Regardless of her search results, Caroline told her doctor, three of them in fact – a rheumatologist, a neurologist, and another “ologist.” None of them suggested she do anything about the mild symptoms. Then came a visit to the general practitioner who arranged for Caroline to visit a cardiologist. He performed some tests and sent her directly to the hospital, where she underwent open heart surgery three days later. Caroline had several blockages and came through the long surgery very well. Three days after the open heart work, Caroline is in a chair, eating regular food, attending to her own personal needs, and planning to go home a mere four days after surgery.

The surgery and recovery are remarkable – and Caroline tells us she feels great (except for the “discomfort” from the incisions and the few remaining tubes). That’s wonderful news and demonstrates clearly how effective our health system is at solving real physical problems.

But, what about all those specialists who failed to detect a problem – even when their patient complained of shortness of breath, discomfort in her arm that radiated downward, and sore teeth?

Any one of those discomforts are clear symptoms of coronary disease. They should be taken seriously, but they weren’t. The good news is that one doctor finally thought enough to call in a heart specialist to at least rule out anything serious. The findings were serious. The patient needed immediate surgery. The outcome so far is good and so is the prognosis.

Is there anything that could have helped diagnose and handle Caroline’s problem before she was faced with a life-or-death decision about emergency surgery? Would the first doctor have done a better job if he had been paid less or worked more hours? Would the second doctor been more aware of a potential disaster if she had more education (she is already an “ologist”, a specialist with additional training)? How about the third doctor? Would he have been the one to step in to help if he had more testing equipment in his office? Together, would any of the first three done a better job if there was a single, national health system?

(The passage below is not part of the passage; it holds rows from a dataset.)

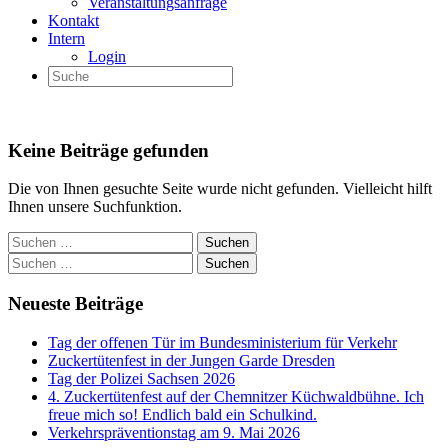
Veranstaltungsanfrage
Kontakt
Intern
Login
Keine Beiträge gefunden
Die von Ihnen gesuchte Seite wurde nicht gefunden. Vielleicht hilft
Ihnen unsere Suchfunktion.
Neueste Beiträge
Tag der offenen Tür im Bundesministerium für Verkehr
Zuckertütenfest in der Jungen Garde Dresden
Tag der Polizei Sachsen 2026
4. Zuckertütenfest auf der Chemnitzer Küchwaldbühne. Ich
freue mich so! Endlich bald ein Schulkind.
Verkehrspräventionstag am 9. Mai 2026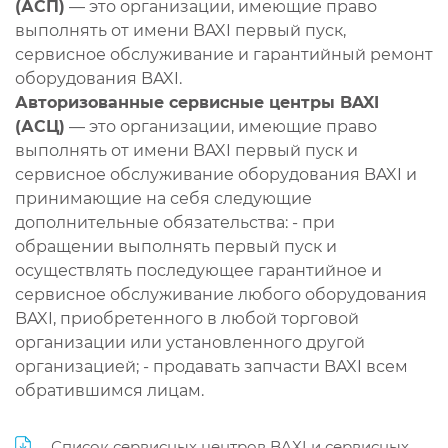
(АСП)
— это организации, имеющие право
выполнять от имени BAXI первый пуск,
сервисное обслуживание и гарантийный ремонт
оборудования BAXI.
Авторизованные сервисные центры BAXI
(АСЦ)
— это организации, имеющие право
выполнять от имени BAXI первый пуск и
сервисное обслуживание оборудования BAXI и
принимающие на себя следующие
дополнительные обязательства: - при
обращении выполнять первый пуск и
осуществлять последующее гарантийное и
сервисное обслуживание любого оборудования
BAXI, приобретенного в любой торговой
организации или установленного другой
организацией; - продавать запчасти BAXI всем
обратившимся лицам.
Список сервисных центров BAXI и сервисных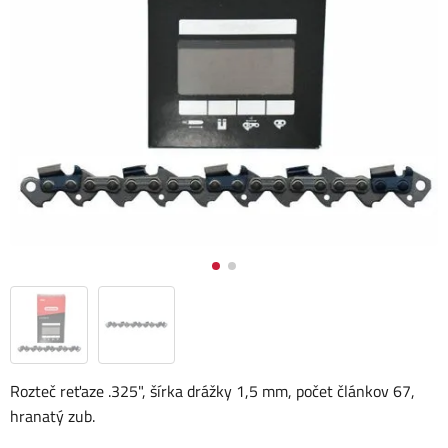
Rozteč reťaze .325", šírka drážky 1,5 mm, počet článkov 67,
hranatý zub.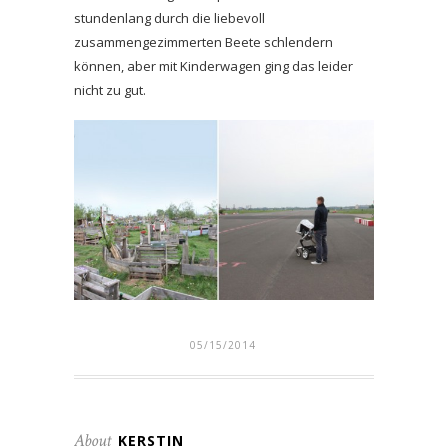
stundenlang durch die liebevoll
zusammengezimmerten Beete schlendern
können, aber mit Kinderwagen ging das leider
nicht zu gut.
05/15/2014
About
KERSTIN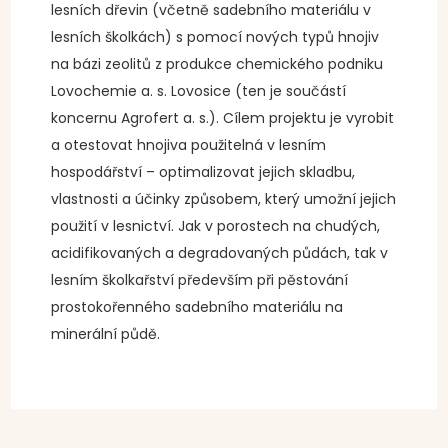
lesních dřevin (včetně sadebního materiálu v
lesních školkách) s pomocí nových typů hnojiv
na bázi zeolitů z produkce chemického podniku
Lovochemie a. s. Lovosice (ten je součástí
koncernu Agrofert a. s.). Cílem projektu je vyrobit
a otestovat hnojiva použitelná v lesním
hospodářství – optimalizovat jejich skladbu,
vlastnosti a účinky způsobem, který umožní jejich
použití v lesnictví. Jak v porostech na chudých,
acidifikovaných a degradovaných půdách, tak v
lesním školkařství především při pěstování
prostokořenného sadebního materiálu na
minerální půdě.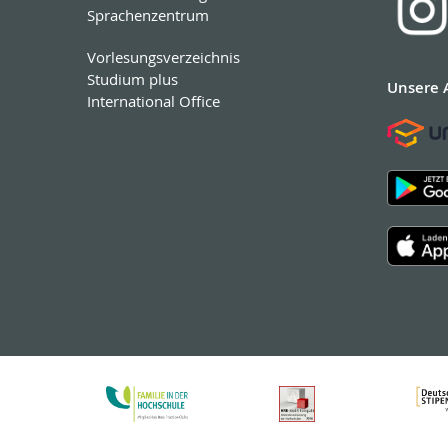
Sprachenzentrum
Vorlesungsverzeichnis
Studium plus
Unsere 
International Office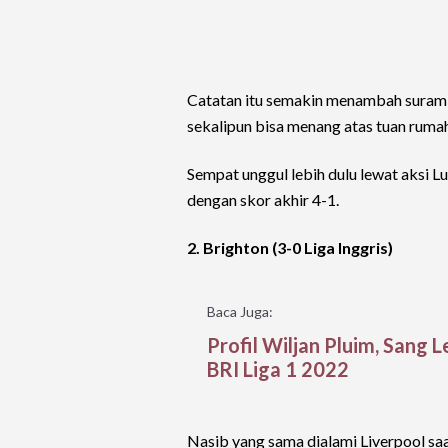
Catatan itu semakin menambah suram 
sekalipun bisa menang atas tuan rumah
Sempat unggul lebih dulu lewat aksi L
dengan skor akhir 4-1.
2. Brighton (3-0 Liga Inggris)
Baca Juga:
Profil Wiljan Pluim, Sang
BRI Liga 1 2022
Nasib yang sama dialami Liverpool saat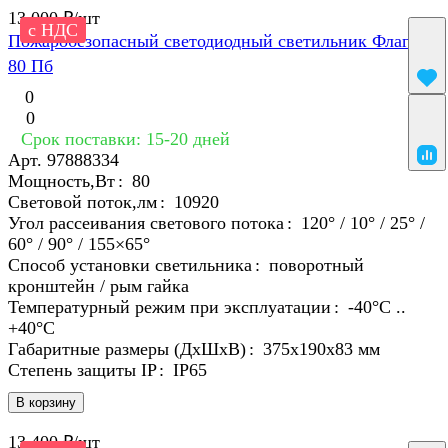
13 000 ₽/
шт
с НДС
Пожаробезопасный светодиодный светильник Флагман
80 Пб
0
0
Срок поставки: 15-20 дней
Арт.
97888334
Мощность,Вт
:
80
Световой поток,лм
:
10920
Угол рассеивания светового потока
:
120° / 10° / 25° /
60° / 90° / 155×65°
Способ установки светильника
:
поворотный
кронштейн / рым гайка
Температурный режим при эксплуатации
:
-40°С ..
+40°C
Габаритные размеры (ДхШхВ)
:
375х190х83 мм
Степень защиты IP
:
IP65
В корзину
13 400 ₽/
шт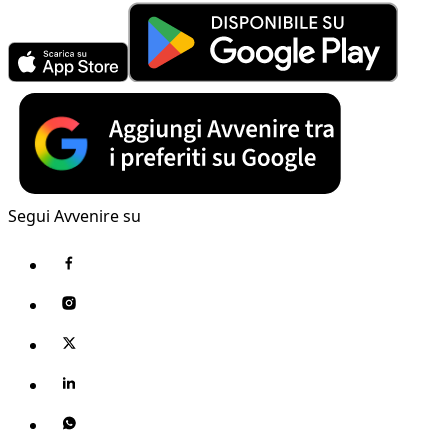
Segui Avvenire su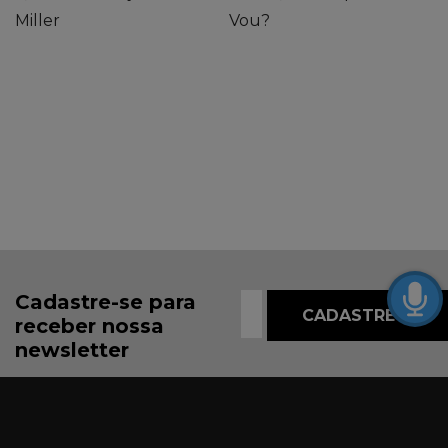
Miller
Vou?
Cadastre-se para
receber nossa
newsletter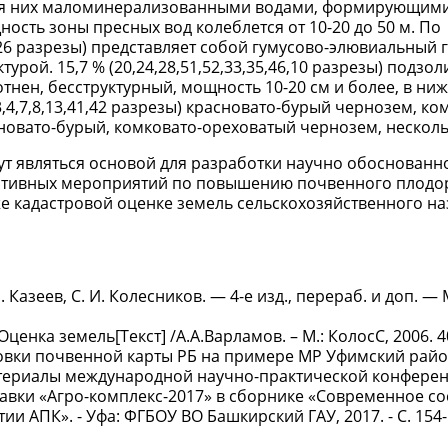
 для них маломинерализованными водами, формирующими
ость зоны пресных вод колеблется от 10-20 до 50 м. По
26 разрезы) представляет собой гумусово-элювиальный 
урой. 15,7 % (20,24,28,51,52,33,35,46,10 разрезы) подзо
отнен, бесструктурный, мощность 10-20 см и более, в н
,4,7,8,13,41,42 разрезы) красновато-бурый чернозем, ко
мновато-бурый, комковато-ореховатый чернозем, несколь
ут являться основой для разработки научно обоснованн
ративных мероприятий по повышению почвенного плодо
же кадастровой оценке земель сельскохозяйственного н
 Казеев, С. И. Колесников. — 4-е изд., перераб. и доп. — М
Оценка земель[Текст] /А.А.Варламов. – М.: КолосС, 2006. 4
овки почвенной карты РБ на примере МР Уфимский район
Материалы международной научно-практической конферен
вки «Агро-комплекс-2017» в сборнике «Современное со
и АПК». - Уфа: ФГБОУ ВО Башкирский ГАУ, 2017. - С. 154-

Of course, those are facetious comments. Basically, no system will ever insure that any one doctor – or any three in this case – will listen to their patient, do the right thing, and help maintain health. Instead, what we have is a compilation of laws and programs that complicate instead of improve our health.

From Caroline’s perspective, the first three doctors ought to be hauled before a professional review board, sanctioned, and probably have their licenses lifted. They all failed to do the right thing and Caroline could have died. In the end, however, hours of surgery, a gaggle of staff, and huge daily fees in a hospital resulted.

This is the mess we have now and I suspect it will get far worse – and I don’t expect we will ever see a shift towards better health, particularly from the systems, programs, drugs, and laws presently in charge.

That means each individual must stand up, understand their health, do their best to maintain it, and stop depending on anyone else to care enough to do anything for them.

Caroline’s tale proves this point. Three doctors, specialists, failed because they just didn’t care enough to listen and help.